The group will not pay out a final dividend in order to maximise its balance sheet at a time of macroeconomic uncertainty.
The firm reported strong online orders since the lockdown was announced in March and said its showrooms have seen brisk trading since they reopened after the lockdown.
DFS said its year-on-year order intake growth over the last 12 weeks, combined its higher opening order book, implies £226m of additional revenues will be realised in this financial year.
Analyst Jonathan Pritchard at Peel Hunt said: “DFS has enjoyed another strong month of trading since the last update.
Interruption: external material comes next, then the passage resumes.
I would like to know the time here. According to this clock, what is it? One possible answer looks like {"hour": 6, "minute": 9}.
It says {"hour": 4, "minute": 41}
“Customers are continuing to trade up, a nod to the stronger ranges across the DFS group. It would be wrong to extrapolate current trends, but 2021 is likely to be a stand-out year. The resultant stronger balance sheet will allow a strategic acceleration (expect 10 new Sofologys this year). With market share being won anyway, the future is bright.
“The shares are too cheap for such a strong equity story featuring excellent cash generation.”
Analyst Greg Lawless at Shore Capital added: “DFS is highlighting that, notwithstanding the challenges, the board remains confident in the strength and resilience of the business and highlights its scale, vertical integration and financial strength to weather the months ahead.
“We note the positive tone and strong current trading despite the wider retail economic backdrop. In our view, this is an upbeat statement from DFS. We like the fact that the company can leverage its market leading position, vertical integration and has self help levers to grow the business.”